> TASKS:
a - In the post on Hedin's class, why does the BSU spokeswoman say the university is limited in what it can say?
b - Copy the part of the post on Hedin's class between "This means two" and "religion over nonbelief.", inclusive.
c - Condense the paragraph of the post on Hedin's class that begins "Second, Hedin will have to reconfigure his class" into one shorter sentence that keeps its main points.
Top of DOCUMENT TEXT
BSU spokeswoman hints at what will happen to Hedin’s class

July 31, 2013 • 11:46 am

Today’s Muncie Star-Press has reprinted the letter from President Gora of Ball State University (see just below), and adds this statement:

BSU spokeswoman Joan Todd told The Star Press this afternoon that the university is limited in what it can say because the review of the course is “a personnel matter.”

Todd issued this statement: “Terry King and professor Hedin have both reviewed the panel’s findings and are working together to ensure that course content is aligned with the curriculum and best standards of the discipline. The university is particularly appreciative for Dr. Hedin’s active participation and cooperation during this process. His academic credentials are an asset to the university. He remains an important and valued member of our physics and astronomy department.”

This means two things. First, the committee report on Hedin’s course was undoubtedly negative—in the sense of finding it insupportable as a science course and, probably, as a religion-and-philosophy course. That can be divined from both this statement and Gora’s statement that any teaching of religion has to present a variety of viewpoints.  That means that Hedin simply can’t reconfigure “The boundaries of science” class as a religion/philosophy course. It’s simply too Christian, and lacks any alternative nonreligious views.

Second, Hedin will have to reconfigure his class, if he continues to teach it, as a pure science class. Or, if he moves it to another department (something I see as unlikely), he can no longer favor any particular religious view, or even the privileging of religion over nonbelief.
Bottom of DOCUMENT TEXT
Top of DATA SEGMENT
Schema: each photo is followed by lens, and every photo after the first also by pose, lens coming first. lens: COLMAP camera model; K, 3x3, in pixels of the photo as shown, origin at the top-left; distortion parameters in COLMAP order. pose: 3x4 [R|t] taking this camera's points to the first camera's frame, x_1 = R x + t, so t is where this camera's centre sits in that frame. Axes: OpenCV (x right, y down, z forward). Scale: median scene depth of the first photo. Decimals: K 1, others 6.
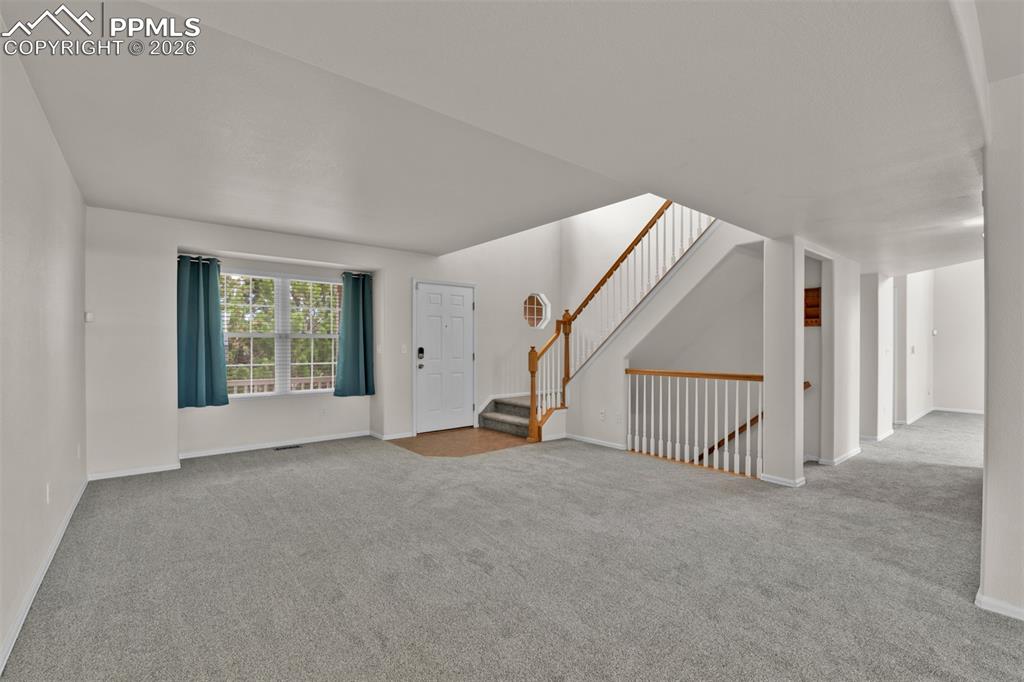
lens RADIAL K [[442.4, 0, 516.9], [0, 442.4, 346.7], [0, 0, 1]] dist [-0.008692, -0.001539]
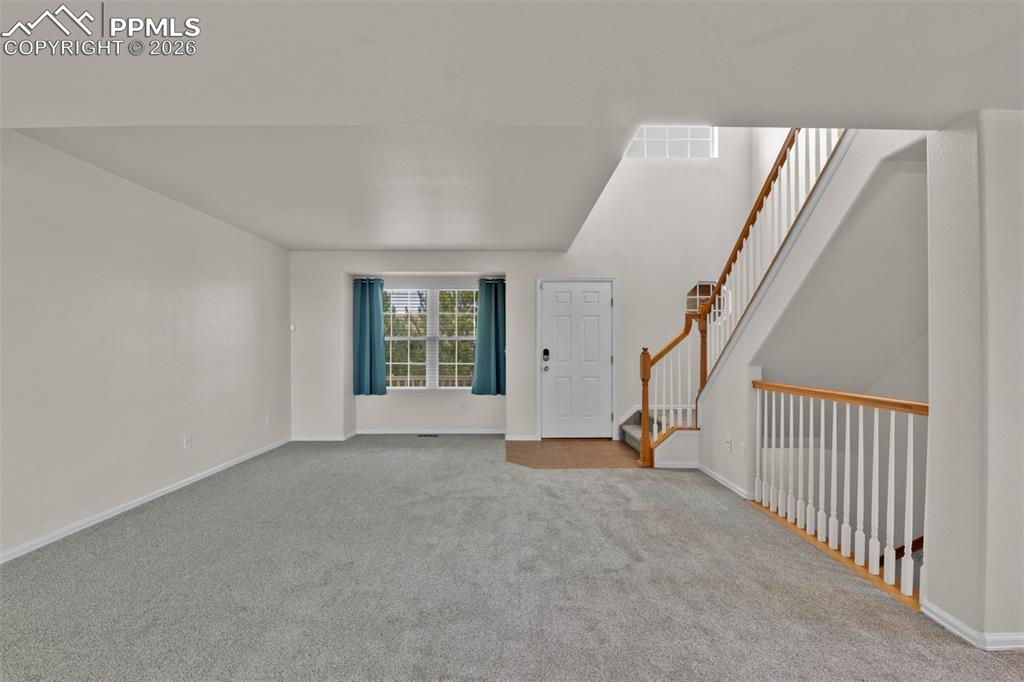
Bottom of DATA SEGMENT
> ANSWER SECTION:
a - The review of the course is "a personnel matter."

b -
This means two things. First, the committee report on Hedin’s course was undoubtedly negative—in the sense of finding it insupportable as a science course and, probably, as a religion-and-philosophy course. That can be divined from both this statement and Gora’s statement that any teaching of religion has to present a variety of viewpoints.  That means that Hedin simply can’t reconfigure “The boundaries of science” class as a religion/philosophy course. It’s simply too Christian, and lacks any alternative nonreligious views.

Second, Hedin will have to reconfigure his class, if he continues to teach it, as a pure science class. Or, if he moves it to another department (something I see as unlikely), he can no longer favor any particular religious view, or even the privileging of religion over nonbelief.

c - If Hedin keeps teaching the class, he must recast it as a pure science course, or, if he moves it to another department (which the writer thinks unlikely), he can no longer favor any religious view or put religion above nonbelief.